■ Requirement ■
A word-for-word copy of the entries, with the images left out, is what you should write.

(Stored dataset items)
▼▼▼
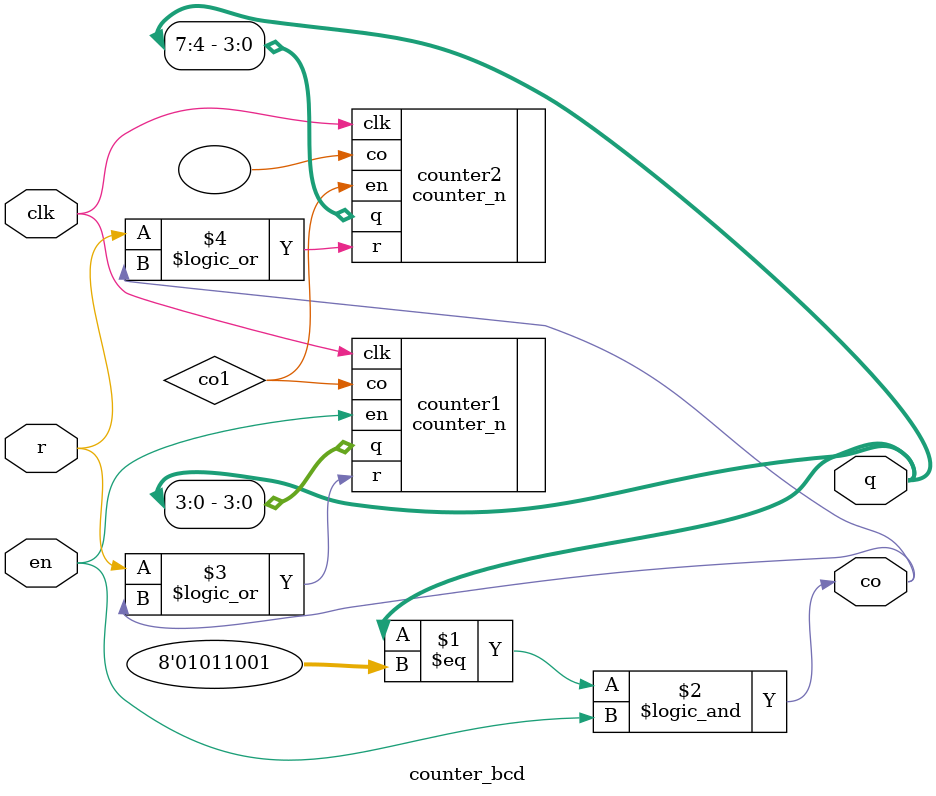
<source format=v>
module counter_bcd(q,co,en,r,clk);
parameter qMaxValue =8'h59  ;//计数器最大值,默认60进制
output[7:0]  q;
output co;
  input clk,en,r;
  wire col;
  assign co=(q==qMaxValue)&&en;//特别注意到这里只能够使用组合电路

counter_n #(.n(10),.counter_bits(4)) counter1(.clk(clk),
.en(en),
.r(r||co)
,.q(q[3:0]),.co(co1)  );
//个位

counter_n #(.n(10),.counter_bits(4)) counter2(.clk(clk),
.en(co1),
.r(r||co)
,.q(q[7:4]),.co()  );

endmodule 
</source>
▲▲▲
■ Result of this exercise ■
<source format=v>
module counter_bcd(q,co,en,r,clk);
parameter qMaxValue =8'h59  ;//计数器最大值,默认60进制
output[7:0]  q;
output co;
  input clk,en,r;
  wire col;
  assign co=(q==qMaxValue)&&en;//特别注意到这里只能够使用组合电路

counter_n #(.n(10),.counter_bits(4)) counter1(.clk(clk),
.en(en),
.r(r||co)
,.q(q[3:0]),.co(co1)  );
//个位

counter_n #(.n(10),.counter_bits(4)) counter2(.clk(clk),
.en(co1),
.r(r||co)
,.q(q[7:4]),.co()  );

endmodule 
</source>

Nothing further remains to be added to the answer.